• Excerpt provided:
* * *

But I do agree with you and that a *lot* rides on Yao improving. He's not dominant yet, he's just a good player with a true center body. For Houston to be championship-caliber, Yao needs to become dominant and McGrady's game needs to mesh well with Yao's game.


----------



## yangsta (May 14, 2003)

We know what T-Mac is capable of.. and the rest is up to how well yao will develop

This is my prediction for their numbers next season:

PPG RPG APG STL BLK FG% 
YAO 19.0 10.0 3.0 0.5 2.5 51% 
TMAC 26.0 5.5 7.0 2.0 1.5 46% 


I still don't give yao the 20-10 because of the olympics this offseason...


----------



## RollOutPnoy (Jan 22, 2003)

This trade is great for the Rockets. Their only weakness on their team is now PG but I think Tyronn Lue is good enough to get the job done. Mike Wilks is a good back-up. They also need to find a back-up C for Yao.


----------



## Terrible (Jan 3, 2003)

The Rockets could pick up Fisher right now and have a vet PG for cheap until they get a better one next year.


----------



## yangsta (May 14, 2003)

> Originally posted by <b>Terrible</b>!
> The Rockets could pick up Fisher right now and have a vet PG for cheap until they get a better one next year.


I'm not sure about the cheap part.. he opted out of his Lakers contract because he felt that $3million was not enough.. I think he was asking for a ludicrous amount.. like 7 mill or something...


----------



## Public Defender (May 5, 2003)

I agree with Minstrel and Ed O - Tracy McGrady is one of the five best players in the NBA, and before long, Yao Ming will be, too. 

That means the Rockets will replace the Lakers as having the dynamite duo needed to be in championship contention. The Rockets will need a few more players, but if they can nab a good point guard via free agency or trade, then all they need is a center backup. 

PG: free agent*, Tyronn Lue, Mark Jackson
SG: Tracy McGrady, Adrian Griffin, Bostjan Nochbar
SF: Jimmy Jackson, Scott Padgett 
PF: Juwan Howard, Maurice Taylor 
C: Yao Ming

* - this signing will be important, but what point guard wouldn't want to join T-Mac and Yao? Isn't Steve Nash a free agent...? 

The only other missing piece is a backup to Yao. Considering Kelvin Cato is one of the laziest players in the entire NBA, all it would take is a guy with some size who's not afraid to use some fouls and will get a few garbage points. Where's Joe Kleine when you need him? 

Rockets will make the playoffs. If Yao can improve to be a 20-10 guy with a handful of blocks per night, they'll be very, very good.


----------



## KingSpeed (Oct 30, 2003)

The Rockets already HAD two superstars. Francis has started in the last two All Star games and is an EXCEPTIONAL talent.

If McGrady equals wins, how come he couldn't even get the Magic to the 25 win plateau last season? If McGrady, with no Yao, is only good for about 20 wins, is Yao REALLY going to carry the other 30? no.

Draco- this Houston team is not very good.

* * *

• Recorded data:
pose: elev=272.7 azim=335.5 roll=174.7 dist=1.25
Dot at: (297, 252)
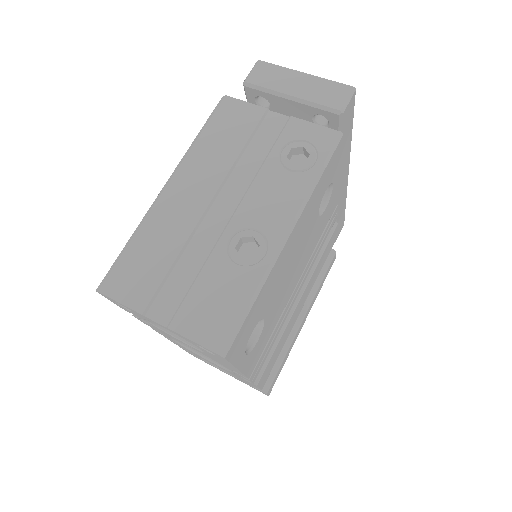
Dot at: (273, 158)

* * *

• Work instructions:
- A) In the Rockets forum thread, why does yangsta not predict that Yao will average 20 points and 10 rebounds next season?
- B) Rewrite the Rockets forum thread paragraph beginning "The only other missing piece is a backup to Yao" as a short bulleted list that keeps its main points.

• Outputs in order:
- A) Because of the Olympics this offseason.

- B)
- The team still lacks a backup for Yao.
- Kelvin Cato is called one of the laziest players in the NBA.
- Any player with some size who will commit fouls and score a few garbage points would do.
- The poster asks where Joe Kleine is when you need him.